Rabia Katliamı ve Gazze'nin Yalnızlığı

Abone Ol

12 sene önce, 14 Ağustos 2013'te insanlık tarihinin en acımasız katliamlarından biri gerçekleşti. Mısır'ın meşru Cumhurbaşkanı Muhammed Mursi'ye yönelik askerî darbeyi protesto eden sivil halkın üzerine havadan ve karadan çok acımasız bir saldırı düzenlendi. Helikopterlerden, tanklardan, çatılardaki keskin nişancılardan ve 'baltacı' denen katillerden oluşan bu saldırıda kadın, erkek, çocuk demeden meydanda toplanan halka karşı kin kustular.

Naylon çadırlarda uykuda olan insanlar diri diri yakıldı. Esma gibi gencecik fidanlar hedef gözetilerek keskin nişancılar tarafından katledildi. Bütün bunların sebebi, halkın oylarıyla seçilen cumhurbaşkanına karşı yapılan askerî darbeyi protesto etmekti. Bu insanların elinde silahlar yoktu, çevreye terör estirmiyorlardı. Tam aksine, dünyanın her tarafında meşru sayılacak şekilde, barışçıl bir şekilde bu zulmü protesto ediyorlardı.

Katliamı gerçekleştirenler ve emri verenler, halkın ödemiş olduğu vergilerle maaşlarını alıyor, ellerindeki silahlar da öyle... Ama halkı ve hakkını koruması gereken ordu, halkı katliamdan geçiriyordu. Bu katliamda şehit olanların sayısı net olarak belirtilmese de binlerle ifade edilmektedir. Bununla birlikte, binlerce insan yaralandı, 70 bin kişi zindanlara atıldı ve on binlerce insan da muhacir olmak zorunda kaldı.

Zindana atılanlar sıradan insanlar değildi; çoğu İhvan hareketinin lider kadrosu ve bu zulme karşı direnen insanlardı. Zindana atılanlara orada da rahat verilmedi. Kötü yaşam şartları, yetersiz beslenme ve sağlık imkânları, avukat ve yakınlarıyla görüştürülmemeleri, sistematik işkenceler devam etti. Bu kötü şartlar yüzünden Muhammed Mursi başta olmak üzere birçok kıymetli insan vefat etti.

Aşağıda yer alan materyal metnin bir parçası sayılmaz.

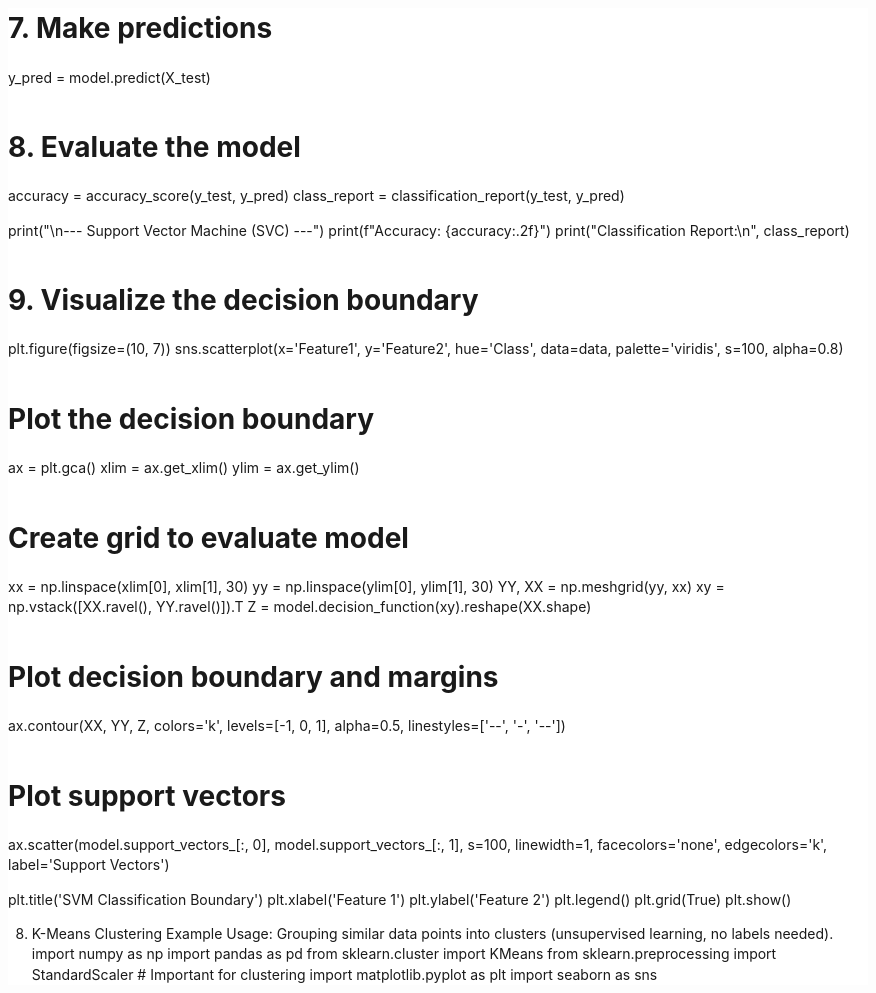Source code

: # 7. Make predictions
y_pred = model.predict(X_test)

# 8. Evaluate the model
accuracy = accuracy_score(y_test, y_pred)
class_report = classification_report(y_test, y_pred)

print("\n--- Support Vector Machine (SVC) ---")
print(f"Accuracy: {accuracy:.2f}")
print("Classification Report:\n", class_report)

# 9. Visualize the decision boundary
plt.figure(figsize=(10, 7))
sns.scatterplot(x='Feature1', y='Feature2', hue='Class', data=data, palette='viridis', s=100, alpha=0.8)

# Plot the decision boundary
ax = plt.gca()
xlim = ax.get_xlim()
ylim = ax.get_ylim()

# Create grid to evaluate model
xx = np.linspace(xlim[0], xlim[1], 30)
yy = np.linspace(ylim[0], ylim[1], 30)
YY, XX = np.meshgrid(yy, xx)
xy = np.vstack([XX.ravel(), YY.ravel()]).T
Z = model.decision_function(xy).reshape(XX.shape)

# Plot decision boundary and margins
ax.contour(XX, YY, Z, colors='k', levels=[-1, 0, 1], alpha=0.5,
           linestyles=['--', '-', '--'])
# Plot support vectors
ax.scatter(model.support_vectors_[:, 0], model.support_vectors_[:, 1], s=100,
           linewidth=1, facecolors='none', edgecolors='k', label='Support Vectors')

plt.title('SVM Classification Boundary')
plt.xlabel('Feature 1')
plt.ylabel('Feature 2')
plt.legend()
plt.grid(True)
plt.show()

8. K-Means Clustering Example
Usage: Grouping similar data points into clusters (unsupervised learning, no labels needed).
import numpy as np
import pandas as pd
from sklearn.cluster import KMeans
from sklearn.preprocessing import StandardScaler # Important for clustering
import matplotlib.pyplot as plt
import seaborn as sns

Bütün bu zulüm ve katliamlara karşılık, Demokrasi havarisi Batı'dan ve dünyadan ses çıkmadı. Tam aksine, ‘Üç Maymunları’ oynayarak bu askerî darbeyi ekonomik ve siyasi olarak desteklemeye devam ettiler.

Peki, İhvan ve Muhammed Mursi'ye bütün bunlar neden reva görüldü? Ne suçları vardı da bu zulüm ve haksızlığa uğradılar? Mısır'ı dış güçlere mi peşkeş çektireceklerdi? Mısır halkının malına mı çökeceklerdi? Kendilerini dokunulmaz ilan edip istediklerini mi yapacaklardı?

Hayır. Tek suçları Mısır'ın ve Mısır halkının haklarını korumak ve Kudüs davasını desteklemekti. Muhammed Mursi, işbaşına geldiği gibi Refah Sınır Kapısı’nı açtı ve Gazze'yi asla yalnız bırakmayacaklarını ilan etti. İşte bütün bunların sebebi Gazze'nin yanında durmak oldu.

Evet, Gazze ve Kudüs davası, bir turnusol kâğıdı, bir mihenk taşı görevi görmektedir. Zalim ile mazlumu, hak ile batılı, iman ile küfrü ayıran bir furkandır. Muhammed Mursi Mısır'da iktidarda olmuş olsaydı Gazze bu halde olmazdı. Gazze'de iki yıldır devam eden işgal ve soykırım devam etmezdi, işgalciler buna yeltenemezdi.

İşte bugünün hesabı yapılarak Muhammed Mursi'ye karşı darbe yapıldı. Rabia Katliamı gerçekleştirildi. On binlerce yiğit, zindana atıldı. Maalesef, Muhammed Mursi'ye sahip çıkmadık. Sahip çıksaydık, bugün Gazze, Suriye, Lübnan, Irak, Sudan ve dünya genelinde yaşanan birçok olay farklı şekilde cereyan edecekti.

Dünyanın neresinde olursa olsun yiğitlerimize sahip çıkmalıyız. Yiğitlerimize sahip çıkmazsak, zalim ve hainlerin insafına kalacağız. Bu zulüm ve işgale karşı ya hep birlikte durup kazanacak ya da birer birer gideceğiz.

Müslüman ülkeler arasındaki birlik ABD, NATO ve Siyonist rejim lehine olmamalıdır. Türkiye ile Mısır arasında ilişkiler olmalı ama bu ilişkiler bize sığınan muhacir kardeşlerimizin aleyhine olmamalıdır. Tam aksine Gazze ve Kudüs'ün lehine olmalıdır.

Mazlumların duası bedduaya dönerse –Allah muhafaza– dünya ve ahiretimiz harap olacaktır.